PDF. If it happens that $\theta = 0.5,$ then the PDF gives you the probability of getting $X = 8:$ $$f(x |n=12, \theta=0.5) = {n \choose x}\theta^x(1-\theta)^{n-x}\\ = {12 \choose x}.5^x(1-.5)^{12-x} = {12\choose x}(.5)^{12},$$ for $x = 0, 1, \dots, 12.$

plot(0:12, dbinom(0:12, 12, 1/2), type="h", 
     lwd=2, col="blue", ylab="PDF", xlab="x", 
     main="PDF of BINOM(12, 1/2)")
 abline(h = 0, col="green2")

enter image description here

Likelihood. Now, if you have observed $x = 8$ and wish to find the corresponding estimate $\hat \theta$ of $\theta,$ then the PDF, considered now as a likelihood function, might be written as

$$\mathcal{L}(\theta|x,n) = \mathcal{L}(\theta|8,12)\propto \theta^x(1=\theta)^{n-x} = \theta^8(1-\theta)^4,$$ for $0 < \theta < 1,$ where the symbol $\propto$ (read 'proportional to') is used as a reminder that the (now irrelevant) constant ${n\choose x}$ has been omitted. Maximixing $\mathcal{L}(\theta|8,12)$ in $\theta$ we obtain the maximum likelihood estimate (MLE) $\hat\theta = x/n = 9/12 = 2/3.$

th = seq(0, 1, by=.01)
like = dbinom(8, 12, th)
plot(th, like, type= "l", ylab="Likelihood", 
     xlab = "theta", lwd=2, 
     main="Likelihood Function")
 abline(h=0, col="green2")
 abline(v=8/12, col="maroon")

mle = th[like==max(like)];  mle
[1] 0.67

enter image description here

Comparison. It is simple to say that the PDF and the likelihood function are the 'same thing'. But not exactly true.

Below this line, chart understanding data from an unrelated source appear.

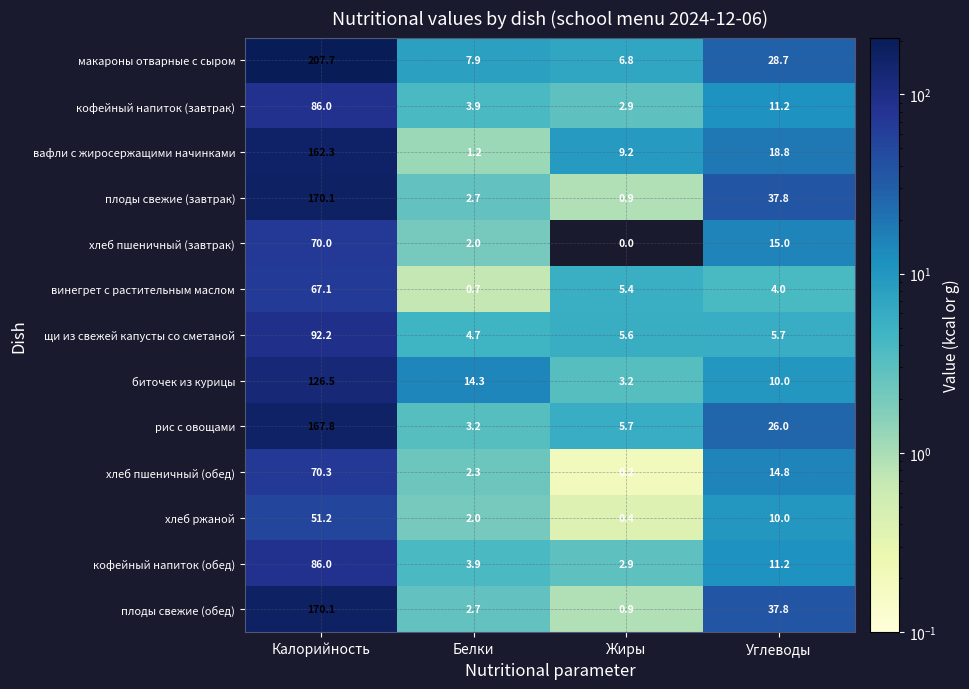

Which series has the largest range (max minus min)?

макароны отварные с сыром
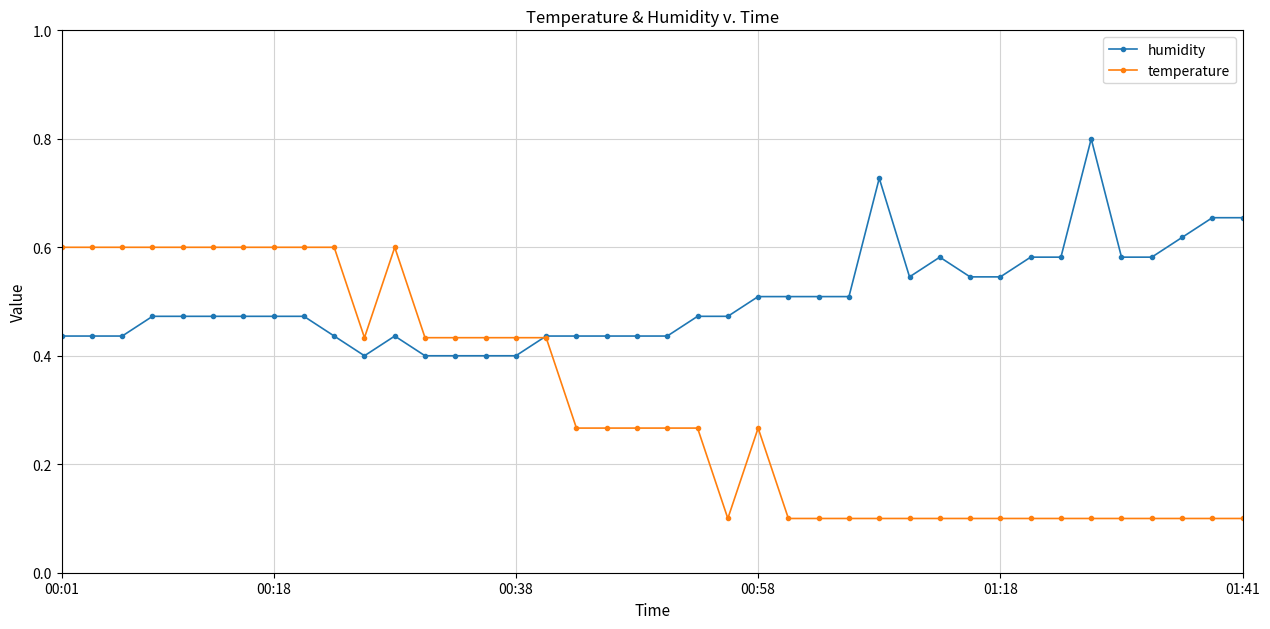

True or false: temperature and humidity intersect in this chart.

True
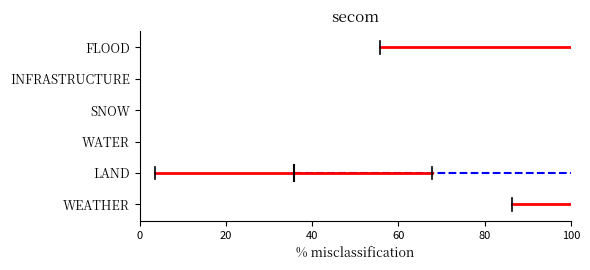

How many lines are shown in the chart?

6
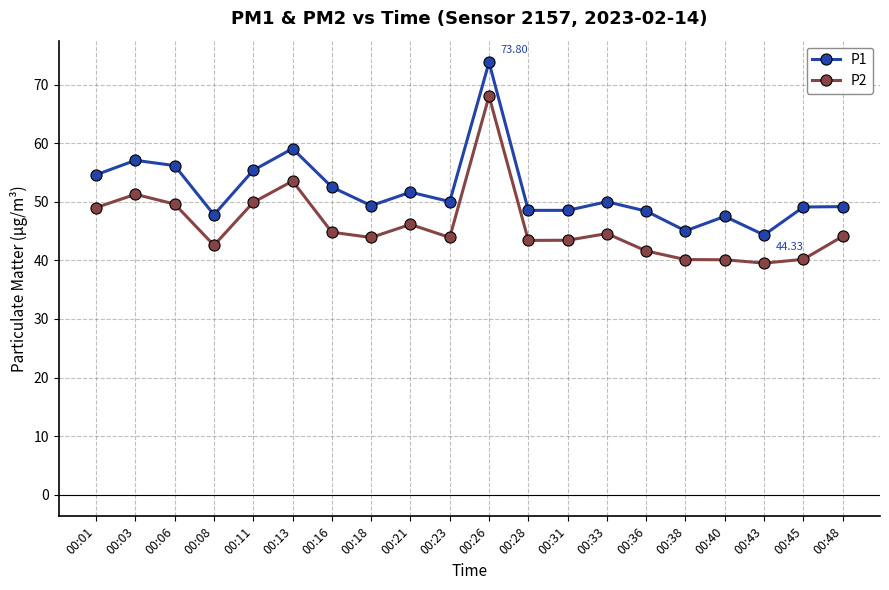

What is the greatest value displayed?

73.8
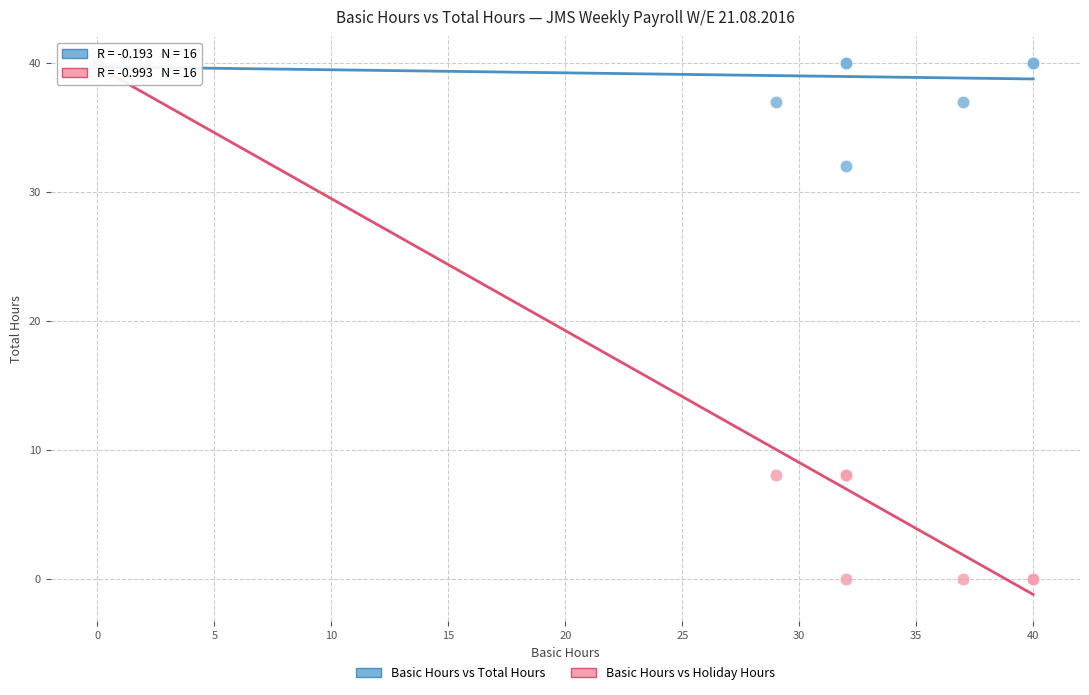

Which series contains the lowest Y value?

Basic Hours vs Holiday Hours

  • The PDF is a function of $x,$ for given parameters $n$ and $\theta.$ As in the first plot above.

  • The likelihood function is a function of unknown $\theta$ for known values $n = 12, x = 8.$ As in the second plot.

It not not surprising that this difference in viewpoint gets shown explicitly in the notation.